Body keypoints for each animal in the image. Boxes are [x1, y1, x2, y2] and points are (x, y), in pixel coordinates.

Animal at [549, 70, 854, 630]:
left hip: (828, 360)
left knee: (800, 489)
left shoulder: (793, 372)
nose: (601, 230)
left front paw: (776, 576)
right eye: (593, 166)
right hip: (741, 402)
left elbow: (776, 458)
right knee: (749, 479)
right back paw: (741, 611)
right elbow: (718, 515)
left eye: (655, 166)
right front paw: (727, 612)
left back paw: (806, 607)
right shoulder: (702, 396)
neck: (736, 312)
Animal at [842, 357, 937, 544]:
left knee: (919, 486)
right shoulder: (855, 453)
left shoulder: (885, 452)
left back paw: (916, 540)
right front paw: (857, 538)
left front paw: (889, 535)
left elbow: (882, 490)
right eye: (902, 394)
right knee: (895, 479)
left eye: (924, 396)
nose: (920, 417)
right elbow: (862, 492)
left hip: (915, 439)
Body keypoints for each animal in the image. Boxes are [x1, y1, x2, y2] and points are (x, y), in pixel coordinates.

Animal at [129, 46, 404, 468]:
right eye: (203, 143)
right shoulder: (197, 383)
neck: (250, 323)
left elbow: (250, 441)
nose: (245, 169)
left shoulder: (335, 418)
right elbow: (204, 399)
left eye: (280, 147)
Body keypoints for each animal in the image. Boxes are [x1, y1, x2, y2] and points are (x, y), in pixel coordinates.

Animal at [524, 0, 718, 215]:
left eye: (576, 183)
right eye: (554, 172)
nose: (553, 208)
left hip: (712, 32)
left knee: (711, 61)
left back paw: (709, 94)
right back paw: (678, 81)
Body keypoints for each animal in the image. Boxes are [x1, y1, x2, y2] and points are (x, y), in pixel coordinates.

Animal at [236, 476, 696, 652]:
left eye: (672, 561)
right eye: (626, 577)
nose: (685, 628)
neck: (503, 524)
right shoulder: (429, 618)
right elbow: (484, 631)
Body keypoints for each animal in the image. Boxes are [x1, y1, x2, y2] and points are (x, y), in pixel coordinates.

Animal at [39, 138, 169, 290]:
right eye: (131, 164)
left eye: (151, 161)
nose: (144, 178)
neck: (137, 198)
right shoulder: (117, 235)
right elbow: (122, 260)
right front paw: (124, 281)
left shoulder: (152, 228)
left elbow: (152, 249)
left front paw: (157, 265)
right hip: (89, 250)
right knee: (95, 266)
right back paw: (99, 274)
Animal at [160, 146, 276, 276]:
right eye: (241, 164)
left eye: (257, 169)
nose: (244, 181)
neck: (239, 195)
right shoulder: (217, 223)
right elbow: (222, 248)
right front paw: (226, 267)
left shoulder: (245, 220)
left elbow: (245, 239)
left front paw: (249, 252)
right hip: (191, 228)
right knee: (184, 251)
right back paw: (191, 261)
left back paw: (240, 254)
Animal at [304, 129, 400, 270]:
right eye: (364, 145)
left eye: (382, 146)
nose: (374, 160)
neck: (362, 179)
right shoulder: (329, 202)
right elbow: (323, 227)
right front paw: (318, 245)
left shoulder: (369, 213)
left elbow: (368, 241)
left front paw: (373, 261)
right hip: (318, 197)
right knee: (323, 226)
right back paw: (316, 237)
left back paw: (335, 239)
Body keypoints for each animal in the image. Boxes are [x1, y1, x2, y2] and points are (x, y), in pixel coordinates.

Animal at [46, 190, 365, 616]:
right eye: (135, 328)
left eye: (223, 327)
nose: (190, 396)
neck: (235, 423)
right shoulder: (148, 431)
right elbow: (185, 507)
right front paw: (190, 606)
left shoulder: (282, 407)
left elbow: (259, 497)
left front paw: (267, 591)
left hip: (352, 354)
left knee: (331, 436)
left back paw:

# [What to work on]
Each record above needs to be set down again, word for word.

# [Answer area]
Body keypoints for each animal in the image. Boxes are [x1, y1, x2, y2] and points are (x, y), in pixel coordinates.

Animal at [549, 70, 854, 630]:
left hip: (828, 360)
left knee: (800, 489)
left shoulder: (793, 372)
nose: (601, 230)
left front paw: (776, 576)
right eye: (593, 166)
right hip: (741, 402)
left elbow: (776, 458)
right knee: (749, 479)
right back paw: (741, 611)
right elbow: (718, 515)
left eye: (655, 166)
right front paw: (727, 612)
left back paw: (806, 607)
right shoulder: (702, 396)
neck: (736, 312)
Animal at [842, 357, 937, 544]:
left knee: (919, 486)
right shoulder: (855, 453)
left shoulder: (885, 452)
left back paw: (916, 540)
right front paw: (857, 538)
left front paw: (889, 535)
left elbow: (882, 490)
right eye: (902, 394)
right knee: (895, 479)
left eye: (924, 396)
nose: (920, 417)
right elbow: (862, 492)
left hip: (915, 439)
Body keypoints for each animal in the image. Boxes are [x1, y1, x2, y2] and points are (x, y), in pixel coordinates.

Animal at [129, 46, 404, 468]:
right eye: (203, 143)
right shoulder: (197, 383)
neck: (250, 323)
left elbow: (250, 441)
nose: (245, 169)
left shoulder: (335, 418)
right elbow: (204, 399)
left eye: (280, 147)
Body keypoints for each animal in the image. Boxes are [x1, y1, x2, y2] and points are (x, y), in pixel coordinates.

Animal at [524, 0, 718, 215]:
left eye: (576, 183)
right eye: (554, 172)
nose: (553, 208)
left hip: (712, 32)
left knee: (711, 61)
left back paw: (709, 94)
right back paw: (678, 81)
Body keypoints for each animal in the image. Boxes are [x1, y1, x2, y2] and points are (x, y), in pixel coordinates.

Animal at [236, 476, 696, 652]:
left eye: (672, 561)
right eye: (626, 577)
nose: (685, 628)
neck: (503, 524)
right shoulder: (429, 618)
right elbow: (484, 631)
Body keypoints for each animal in the image. Boxes are [x1, y1, x2, y2] and points are (x, y), in pixel coordinates.

Animal at [39, 138, 169, 290]:
right eye: (131, 164)
left eye: (151, 161)
nose: (144, 178)
neck: (137, 198)
right shoulder: (117, 235)
right elbow: (122, 260)
right front paw: (124, 281)
left shoulder: (152, 228)
left elbow: (152, 249)
left front paw: (157, 265)
right hip: (89, 250)
right knee: (95, 266)
right back paw: (99, 274)
Animal at [160, 146, 276, 276]:
right eye: (241, 164)
left eye: (257, 169)
nose: (244, 181)
neck: (239, 195)
right shoulder: (217, 223)
right elbow: (222, 248)
right front paw: (226, 267)
left shoulder: (245, 220)
left elbow: (245, 239)
left front paw: (249, 252)
right hip: (191, 228)
right knee: (184, 251)
right back paw: (191, 261)
left back paw: (240, 254)
Animal at [304, 129, 400, 270]:
right eye: (364, 145)
left eye: (382, 146)
nose: (374, 160)
neck: (362, 179)
right shoulder: (329, 202)
right elbow: (323, 227)
right front paw: (318, 245)
left shoulder: (369, 213)
left elbow: (368, 241)
left front paw: (373, 261)
right hip: (318, 197)
right knee: (323, 226)
right back paw: (316, 237)
left back paw: (335, 239)
Body keypoints for each animal in the image. Boxes are [x1, y1, x2, y2] and points are (x, y), in pixel coordinates.

Animal at [46, 190, 365, 616]:
right eye: (135, 328)
left eye: (223, 327)
nose: (190, 396)
neck: (235, 423)
right shoulder: (148, 431)
right elbow: (185, 507)
right front paw: (190, 606)
left shoulder: (282, 407)
left elbow: (259, 497)
left front paw: (267, 591)
left hip: (352, 354)
left knee: (331, 436)
left back paw:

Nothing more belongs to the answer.